Я закрываю глаза и шепчу:
— Я хочу. Очень.
Патрик прижимает меня к себе и целует — очень нежно.
— Это действительно правда? Ты этого хочешь?
Я киваю. Я вот-вот могу разрыдаться, поэтому не доверяю своему голосу и молчу.
— Ладно, — говорит Патрик, — тогда мы пойдем навестить Бедфорда. Потом нужно будет вернуться домой и рассказать Рою новости. Что у него теперь есть собака. Он не придет в восторг, уж поверь.
Мы снова пускаемся в путь, и небо становится темнее, и да, возможно, везде, куда я ни посмотрю, виднеются искры, а может, это просто горят уличные фонари и блестит снег. Мы не можем перестать улыбаться. Шагать по улице, улыбаться и держаться за руки.
— Ты ведь знаешь, да, что нас ждет куча проблем? — произносит он где-то через полквартала. — Это будет все равно что…
— Патрик, — говорю я.
— Что?
— Возможно, будет лучше, если ты сейчас помолчишь, чтобы я могла полюбить тебя еще сильнее, я думаю о том, как буду вытаскивать тебя из кокона.
— Ты сказала, вытаскивать из кокона? Меня?

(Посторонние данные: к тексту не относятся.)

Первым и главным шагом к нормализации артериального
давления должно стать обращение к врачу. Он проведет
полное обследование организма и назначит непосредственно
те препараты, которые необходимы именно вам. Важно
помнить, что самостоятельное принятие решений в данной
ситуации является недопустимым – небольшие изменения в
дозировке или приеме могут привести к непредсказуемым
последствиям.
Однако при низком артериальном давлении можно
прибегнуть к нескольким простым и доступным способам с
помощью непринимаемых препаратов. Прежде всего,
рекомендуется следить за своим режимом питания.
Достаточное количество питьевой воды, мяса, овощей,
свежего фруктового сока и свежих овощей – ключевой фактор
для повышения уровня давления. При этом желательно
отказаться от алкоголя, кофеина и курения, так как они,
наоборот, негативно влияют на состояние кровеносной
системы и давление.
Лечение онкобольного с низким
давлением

— Да, — киваю я. — Да! Да! Да! Я не думала ни о чем другом.
— Если бы ты это писала, ты бы поставила запятые между всеми этими «да»?
Я останавливаюсь, обнимаю Патрика, и он целует меня снова и снова. И это лучшие, действительно лучшие поцелуи, между которыми стоят восклицательные знаки. Как и после всех «да» отныне и впредь.